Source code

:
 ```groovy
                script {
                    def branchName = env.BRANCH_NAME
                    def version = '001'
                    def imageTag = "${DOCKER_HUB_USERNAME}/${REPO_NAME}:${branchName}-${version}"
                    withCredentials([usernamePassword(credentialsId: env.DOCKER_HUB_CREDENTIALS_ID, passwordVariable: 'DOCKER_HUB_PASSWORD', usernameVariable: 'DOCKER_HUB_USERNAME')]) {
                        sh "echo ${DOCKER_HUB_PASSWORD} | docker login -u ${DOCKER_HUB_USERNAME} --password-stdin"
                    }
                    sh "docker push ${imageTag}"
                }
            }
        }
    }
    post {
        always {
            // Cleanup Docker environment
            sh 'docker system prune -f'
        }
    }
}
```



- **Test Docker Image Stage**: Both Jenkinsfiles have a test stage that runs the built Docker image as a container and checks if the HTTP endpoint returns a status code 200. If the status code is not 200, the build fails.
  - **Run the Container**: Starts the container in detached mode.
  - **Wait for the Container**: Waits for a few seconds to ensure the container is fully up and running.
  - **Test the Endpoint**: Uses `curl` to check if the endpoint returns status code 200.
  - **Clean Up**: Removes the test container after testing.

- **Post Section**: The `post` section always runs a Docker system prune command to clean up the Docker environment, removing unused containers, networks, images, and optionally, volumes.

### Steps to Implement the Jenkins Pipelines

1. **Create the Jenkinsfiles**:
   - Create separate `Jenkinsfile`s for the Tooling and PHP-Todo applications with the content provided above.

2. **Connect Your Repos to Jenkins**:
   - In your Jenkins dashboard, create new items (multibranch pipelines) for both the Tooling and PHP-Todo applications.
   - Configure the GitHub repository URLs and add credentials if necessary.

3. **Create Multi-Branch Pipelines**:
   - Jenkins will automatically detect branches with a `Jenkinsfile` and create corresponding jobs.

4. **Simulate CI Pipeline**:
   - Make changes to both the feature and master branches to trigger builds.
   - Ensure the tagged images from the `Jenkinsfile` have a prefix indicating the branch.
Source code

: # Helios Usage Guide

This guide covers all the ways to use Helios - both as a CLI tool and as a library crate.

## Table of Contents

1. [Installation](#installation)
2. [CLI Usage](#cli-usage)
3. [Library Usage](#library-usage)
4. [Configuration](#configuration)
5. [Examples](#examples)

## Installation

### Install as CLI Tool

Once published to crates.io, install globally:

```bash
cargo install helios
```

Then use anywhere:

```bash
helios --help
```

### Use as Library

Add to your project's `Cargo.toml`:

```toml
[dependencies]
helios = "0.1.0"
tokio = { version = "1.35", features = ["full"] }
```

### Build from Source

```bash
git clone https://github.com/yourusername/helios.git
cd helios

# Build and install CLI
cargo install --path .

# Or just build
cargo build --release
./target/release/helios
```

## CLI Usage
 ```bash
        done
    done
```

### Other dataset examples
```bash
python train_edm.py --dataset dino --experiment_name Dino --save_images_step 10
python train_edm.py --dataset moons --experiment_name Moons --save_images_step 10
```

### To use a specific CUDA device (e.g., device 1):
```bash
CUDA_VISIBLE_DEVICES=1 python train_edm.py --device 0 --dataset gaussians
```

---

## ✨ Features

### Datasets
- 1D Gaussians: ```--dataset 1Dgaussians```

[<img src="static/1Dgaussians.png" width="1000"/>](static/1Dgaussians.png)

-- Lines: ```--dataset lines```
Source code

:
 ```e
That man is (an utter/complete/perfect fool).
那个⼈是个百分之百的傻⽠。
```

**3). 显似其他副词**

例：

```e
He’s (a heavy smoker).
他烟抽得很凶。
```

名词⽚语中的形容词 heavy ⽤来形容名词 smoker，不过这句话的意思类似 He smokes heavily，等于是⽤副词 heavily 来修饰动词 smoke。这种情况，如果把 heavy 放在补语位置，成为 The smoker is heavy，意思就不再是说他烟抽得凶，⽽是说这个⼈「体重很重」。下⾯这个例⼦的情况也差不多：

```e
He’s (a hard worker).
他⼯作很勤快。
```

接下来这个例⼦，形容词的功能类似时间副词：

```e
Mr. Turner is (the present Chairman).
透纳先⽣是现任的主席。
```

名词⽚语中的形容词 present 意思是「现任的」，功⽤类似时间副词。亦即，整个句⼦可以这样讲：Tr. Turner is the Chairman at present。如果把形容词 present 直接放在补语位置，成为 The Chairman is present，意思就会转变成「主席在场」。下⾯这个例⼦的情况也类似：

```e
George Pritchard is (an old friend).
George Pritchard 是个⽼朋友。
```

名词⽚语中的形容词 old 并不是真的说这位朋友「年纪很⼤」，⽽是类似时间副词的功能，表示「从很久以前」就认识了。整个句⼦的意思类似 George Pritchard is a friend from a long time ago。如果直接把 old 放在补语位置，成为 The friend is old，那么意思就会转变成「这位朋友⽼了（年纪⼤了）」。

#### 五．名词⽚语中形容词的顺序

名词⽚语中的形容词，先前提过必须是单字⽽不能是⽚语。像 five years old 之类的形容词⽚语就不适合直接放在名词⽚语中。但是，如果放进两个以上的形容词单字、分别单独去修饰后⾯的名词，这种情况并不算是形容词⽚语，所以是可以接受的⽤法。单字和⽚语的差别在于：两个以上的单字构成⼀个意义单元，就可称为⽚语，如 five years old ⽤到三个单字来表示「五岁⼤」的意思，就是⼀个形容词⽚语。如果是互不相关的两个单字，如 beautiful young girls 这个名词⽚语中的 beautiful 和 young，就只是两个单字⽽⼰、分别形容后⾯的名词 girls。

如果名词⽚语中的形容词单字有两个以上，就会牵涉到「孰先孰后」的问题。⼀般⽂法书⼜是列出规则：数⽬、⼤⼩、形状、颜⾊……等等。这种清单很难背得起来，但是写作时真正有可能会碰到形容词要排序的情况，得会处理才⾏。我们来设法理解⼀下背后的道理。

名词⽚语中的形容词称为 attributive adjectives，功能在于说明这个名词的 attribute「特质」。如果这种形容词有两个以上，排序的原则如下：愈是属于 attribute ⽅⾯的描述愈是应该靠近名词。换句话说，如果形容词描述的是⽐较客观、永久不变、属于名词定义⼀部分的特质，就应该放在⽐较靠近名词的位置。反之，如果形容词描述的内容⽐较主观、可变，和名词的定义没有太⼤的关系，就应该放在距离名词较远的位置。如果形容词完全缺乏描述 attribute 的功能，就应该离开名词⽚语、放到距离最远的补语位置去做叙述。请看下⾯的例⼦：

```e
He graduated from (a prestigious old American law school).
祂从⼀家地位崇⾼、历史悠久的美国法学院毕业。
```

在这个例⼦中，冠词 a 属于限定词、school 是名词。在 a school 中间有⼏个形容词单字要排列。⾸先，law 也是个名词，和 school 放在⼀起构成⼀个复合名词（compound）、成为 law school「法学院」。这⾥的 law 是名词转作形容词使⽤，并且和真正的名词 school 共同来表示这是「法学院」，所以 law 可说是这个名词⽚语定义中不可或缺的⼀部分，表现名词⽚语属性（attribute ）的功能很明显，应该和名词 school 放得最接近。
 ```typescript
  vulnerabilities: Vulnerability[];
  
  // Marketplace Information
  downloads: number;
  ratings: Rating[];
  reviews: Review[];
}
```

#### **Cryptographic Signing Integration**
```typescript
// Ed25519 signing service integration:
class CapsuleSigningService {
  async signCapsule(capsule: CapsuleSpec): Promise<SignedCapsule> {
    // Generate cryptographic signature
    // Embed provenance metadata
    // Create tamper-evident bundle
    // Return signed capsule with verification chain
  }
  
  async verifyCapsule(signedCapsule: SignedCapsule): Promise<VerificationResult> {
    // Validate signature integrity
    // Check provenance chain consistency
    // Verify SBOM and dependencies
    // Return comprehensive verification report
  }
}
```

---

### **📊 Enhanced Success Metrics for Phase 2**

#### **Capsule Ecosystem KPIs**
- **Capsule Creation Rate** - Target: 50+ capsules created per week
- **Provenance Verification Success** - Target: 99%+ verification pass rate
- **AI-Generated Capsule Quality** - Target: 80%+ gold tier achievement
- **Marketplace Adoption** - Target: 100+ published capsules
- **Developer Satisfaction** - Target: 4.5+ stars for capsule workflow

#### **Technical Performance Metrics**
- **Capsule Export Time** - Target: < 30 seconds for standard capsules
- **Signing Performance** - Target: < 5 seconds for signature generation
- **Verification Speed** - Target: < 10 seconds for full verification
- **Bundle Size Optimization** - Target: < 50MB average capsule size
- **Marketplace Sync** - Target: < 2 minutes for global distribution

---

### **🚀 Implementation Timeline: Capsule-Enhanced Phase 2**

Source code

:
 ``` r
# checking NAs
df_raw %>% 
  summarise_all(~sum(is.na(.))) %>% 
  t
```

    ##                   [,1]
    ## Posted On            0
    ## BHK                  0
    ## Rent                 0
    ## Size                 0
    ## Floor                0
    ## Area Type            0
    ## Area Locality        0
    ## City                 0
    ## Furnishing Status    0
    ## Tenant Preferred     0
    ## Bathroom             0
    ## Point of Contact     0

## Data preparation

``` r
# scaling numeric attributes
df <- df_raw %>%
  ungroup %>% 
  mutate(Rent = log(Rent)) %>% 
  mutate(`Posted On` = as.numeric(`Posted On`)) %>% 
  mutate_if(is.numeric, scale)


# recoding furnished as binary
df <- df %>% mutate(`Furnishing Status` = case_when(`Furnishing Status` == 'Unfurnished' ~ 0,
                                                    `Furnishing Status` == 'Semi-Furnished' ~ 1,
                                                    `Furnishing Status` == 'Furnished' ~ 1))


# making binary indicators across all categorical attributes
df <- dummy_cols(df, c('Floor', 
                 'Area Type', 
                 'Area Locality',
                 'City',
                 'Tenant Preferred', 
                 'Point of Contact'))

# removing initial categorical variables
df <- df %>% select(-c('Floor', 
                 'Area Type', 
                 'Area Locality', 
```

= = = =

**WHAT YOU SHOULD DO:**
Starting at the line that has "- **Wait for" in the records above, restate word for word every line until the one that has "- **Clean Up**: Removes", and include that one as well.

**PROBLEM SOLUTION:**
  - **Wait for the Container**: Waits for a few seconds to ensure the container is fully up and running.
  - **Test the Endpoint**: Uses `curl` to check if the endpoint returns status code 200.
  - **Clean Up**: Removes the test container after testing.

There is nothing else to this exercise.